A VIEW FROM THE (NON) CORNER OFFICE: Programmers, You Need the Sysadmin. And Vice Versa.

By: Matthew Porter

Programmers, You Need the Sysadmin. And Vice Versa.

In honor of System Administrator Appreciation Day, I decided to revisit an article from last year regarding the role of system administrators in the world of cloud computing. At Contegix, system administrators (our engineers) make up the overwhelming majority of our staff. Employing a significant engineering staff is a necessity as a provider. They are responsible for delivering hosting and cloud solutions to our customers. The article addresses the question of whether system administrators are needed when there is no physical or network infrastructure.

In October 2009, George Reese wrote an article for O’Reilly Community titled “Your Cloud Needs a Sys Admin”. The article discusses how and why system administrators are still needed, even in the age of cloud computing. George breaks it down to a simple point—divide responsibilities based upon skill sets and knowledge.

System administrators have had the role of hardware procurement removed in the world of cloud computing. This is a huge benefit as it is often (but not always) mind numbing work for most administrators. They are now allowed to focus on where they can deliver the highest value — the development and long term maintenance of the application infrastructure. (No one buys a dedicated or cloud server to receive pings back. It’s always been about the applications!) Specifically, this represents the planning of application infrastructure, reducing risks and liability in it, and managing infrastructure across the ever changing landscape of application, user, and environment requirements.

If George is right, as we believe he is, I think we could see the overall evolution and expansion of what defines cloud computing. In reality, cloud computing is outsourcing at its core definition. A company outsources a portion or all of their Internet infrastructure requirements to another company specializing specifically in it. The system administrator outsources the procurement of infrastructure to a company specializing in its delivery. This is a physical outsourcing. Yet, what is the next step?

Our belief is that the outsourcing will extend beyond just the infrastructure into the system administration of the infrastructure and application stack. For Contegix, this represents the promise of our managed services — delivered for dedicated infrastructure as Beyond Managed Hosting and for cloud infrastructure as Cloud Cover. We often see this as a blend of our customers’ system administration team and our system administrators. We work together to supplement and compliment the other party, and both parties dive deeper and take responsibility for the application stack. It also allows our customers to focus on their core business.

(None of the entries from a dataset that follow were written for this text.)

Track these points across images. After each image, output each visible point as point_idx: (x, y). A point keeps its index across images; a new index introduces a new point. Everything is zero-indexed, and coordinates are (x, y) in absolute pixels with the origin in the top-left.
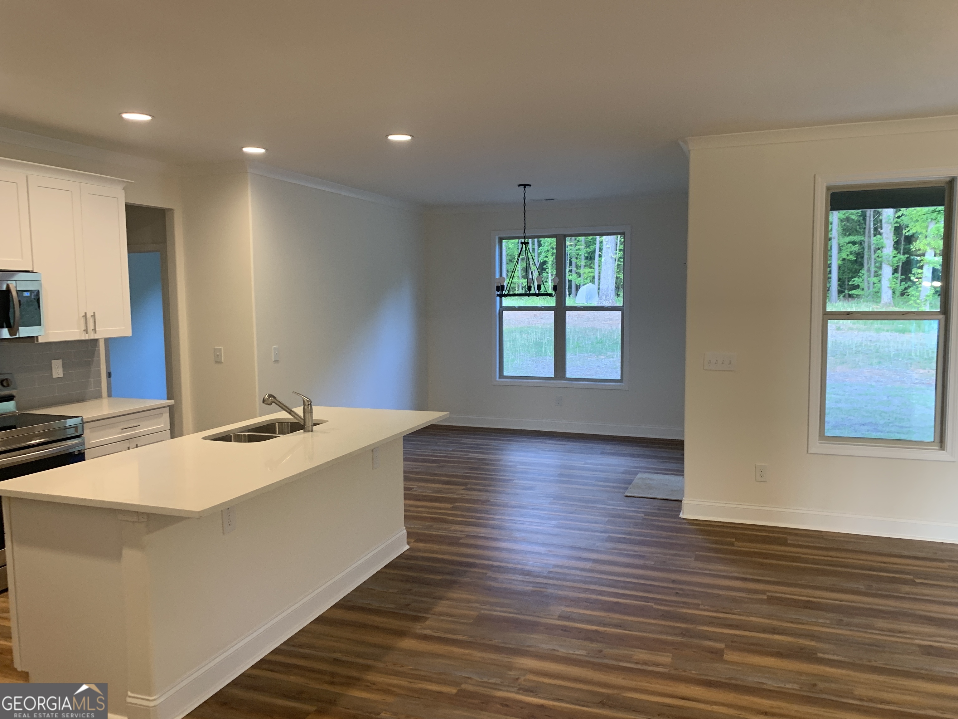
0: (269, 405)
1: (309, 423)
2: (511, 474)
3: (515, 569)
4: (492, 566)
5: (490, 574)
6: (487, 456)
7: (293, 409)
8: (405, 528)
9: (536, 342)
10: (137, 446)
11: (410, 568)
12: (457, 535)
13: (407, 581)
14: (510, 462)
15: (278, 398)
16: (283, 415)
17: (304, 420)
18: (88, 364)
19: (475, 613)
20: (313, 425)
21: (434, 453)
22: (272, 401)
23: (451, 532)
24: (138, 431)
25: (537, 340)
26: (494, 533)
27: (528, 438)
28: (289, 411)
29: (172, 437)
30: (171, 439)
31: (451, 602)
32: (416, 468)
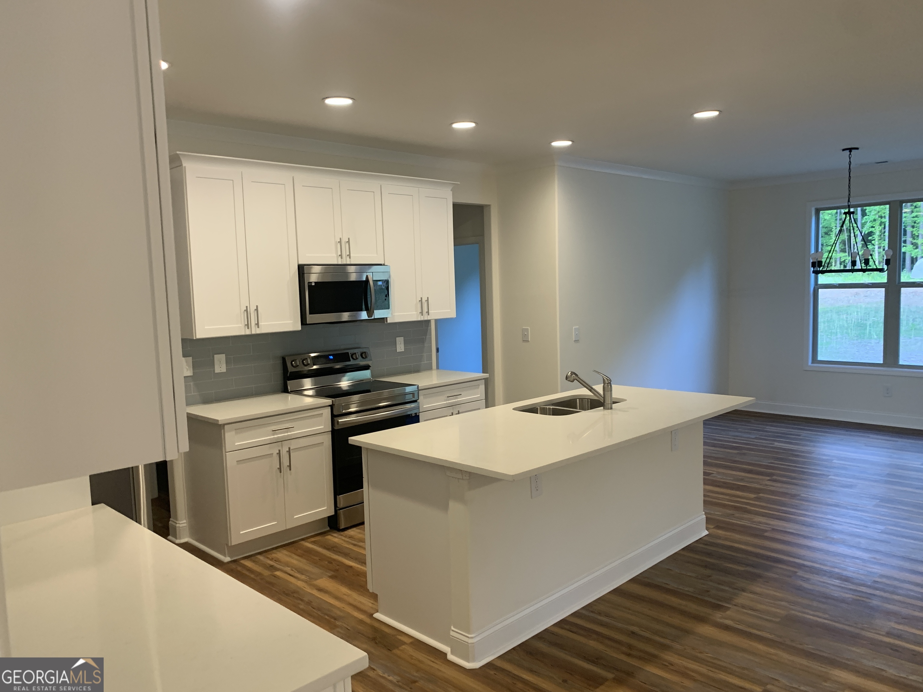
0: (571, 382)
1: (608, 401)
2: (825, 469)
3: (830, 572)
4: (804, 565)
5: (800, 573)
6: (797, 447)
7: (594, 387)
8: (704, 513)
9: (858, 323)
10: (459, 413)
11: (709, 554)
12: (762, 528)
13: (706, 567)
14: (824, 455)
15: (579, 376)
16: (584, 392)
17: (604, 398)
18: (423, 341)
19: (783, 612)
20: (612, 403)
21: (734, 439)
22: (574, 378)
23: (754, 523)
24: (460, 399)
25: (860, 321)
26: (805, 531)
27: (847, 431)
28: (590, 388)
29: (487, 407)
30: (486, 408)
31: (756, 596)
32: (715, 453)
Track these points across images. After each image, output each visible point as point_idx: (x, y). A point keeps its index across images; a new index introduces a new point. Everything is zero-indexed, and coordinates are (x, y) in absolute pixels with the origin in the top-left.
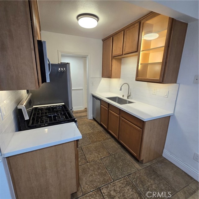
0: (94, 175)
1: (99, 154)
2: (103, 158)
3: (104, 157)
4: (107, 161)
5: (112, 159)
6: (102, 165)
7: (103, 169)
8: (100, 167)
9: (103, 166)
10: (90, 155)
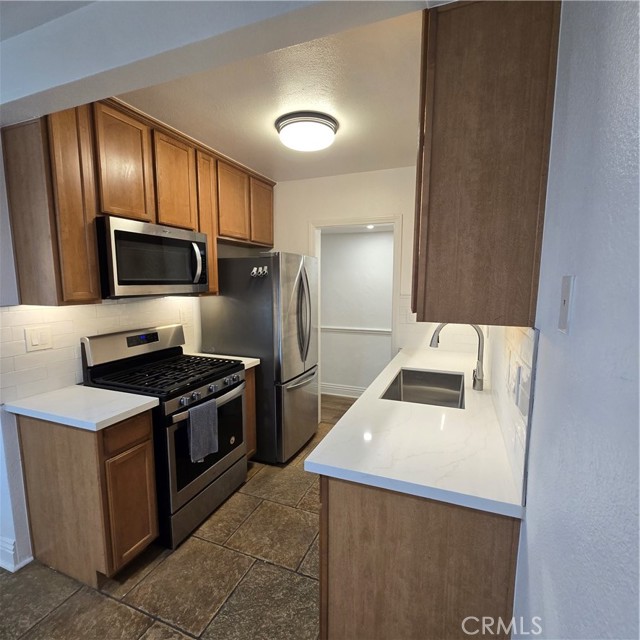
0: (190, 582)
1: (272, 546)
2: (266, 560)
3: (271, 561)
4: (261, 579)
5: (280, 584)
6: (238, 576)
7: (225, 588)
8: (227, 579)
9: (236, 580)
10: (254, 531)
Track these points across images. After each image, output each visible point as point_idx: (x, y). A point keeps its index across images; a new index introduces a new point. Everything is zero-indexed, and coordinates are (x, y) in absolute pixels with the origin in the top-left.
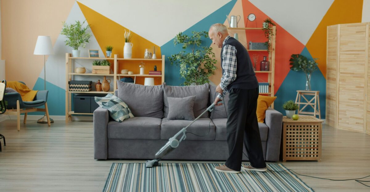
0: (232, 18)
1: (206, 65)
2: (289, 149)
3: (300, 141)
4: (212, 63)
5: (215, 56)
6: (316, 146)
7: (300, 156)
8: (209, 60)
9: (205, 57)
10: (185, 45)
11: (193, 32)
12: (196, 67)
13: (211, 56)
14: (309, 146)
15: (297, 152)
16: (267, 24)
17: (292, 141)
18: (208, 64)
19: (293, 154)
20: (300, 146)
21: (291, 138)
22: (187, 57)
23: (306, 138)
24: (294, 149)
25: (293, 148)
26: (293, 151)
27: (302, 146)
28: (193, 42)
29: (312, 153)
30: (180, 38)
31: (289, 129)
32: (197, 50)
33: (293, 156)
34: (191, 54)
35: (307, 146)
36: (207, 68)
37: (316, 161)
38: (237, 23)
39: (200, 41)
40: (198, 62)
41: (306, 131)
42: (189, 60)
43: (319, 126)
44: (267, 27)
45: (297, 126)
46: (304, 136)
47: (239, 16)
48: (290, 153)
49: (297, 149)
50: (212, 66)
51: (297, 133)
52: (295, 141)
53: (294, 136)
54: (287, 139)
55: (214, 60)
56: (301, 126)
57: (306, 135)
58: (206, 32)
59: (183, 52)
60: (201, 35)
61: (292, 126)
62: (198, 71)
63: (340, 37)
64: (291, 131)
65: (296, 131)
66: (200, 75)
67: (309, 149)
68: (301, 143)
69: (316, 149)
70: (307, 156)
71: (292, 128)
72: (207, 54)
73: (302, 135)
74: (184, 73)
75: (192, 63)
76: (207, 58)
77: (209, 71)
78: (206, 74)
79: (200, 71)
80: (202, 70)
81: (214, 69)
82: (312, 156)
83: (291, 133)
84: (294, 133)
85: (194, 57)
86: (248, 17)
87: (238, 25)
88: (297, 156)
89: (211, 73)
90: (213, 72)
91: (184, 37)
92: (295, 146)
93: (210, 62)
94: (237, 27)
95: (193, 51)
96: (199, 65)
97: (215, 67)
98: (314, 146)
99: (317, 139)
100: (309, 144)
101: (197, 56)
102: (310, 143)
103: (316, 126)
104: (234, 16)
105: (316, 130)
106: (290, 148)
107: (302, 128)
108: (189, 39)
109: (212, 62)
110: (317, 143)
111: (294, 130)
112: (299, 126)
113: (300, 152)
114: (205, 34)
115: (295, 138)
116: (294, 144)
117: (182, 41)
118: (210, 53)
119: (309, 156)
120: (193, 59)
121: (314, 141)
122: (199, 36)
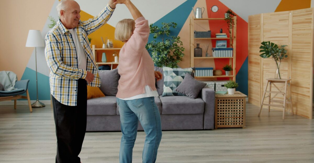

I think there is also another important, overlooked point in the article. System administrators need developers. System administrators are great at writing scripts and programs to make their lives easier. Yet, system administrators are not specialists at building the applications. At Contegix, we follow the same principle in often using outsourced development blended with some internal development.

At the time the article was published, we had just launched our public cloud offering. This represented our first step into a platform that allowed customers to decide whether they wanted unmanaged or managed. I remember reading the article and wondering how this would be reflected in our cloud. Today, cloud computing with our Cloud Cover represents a double digit percentage of our cloud offering.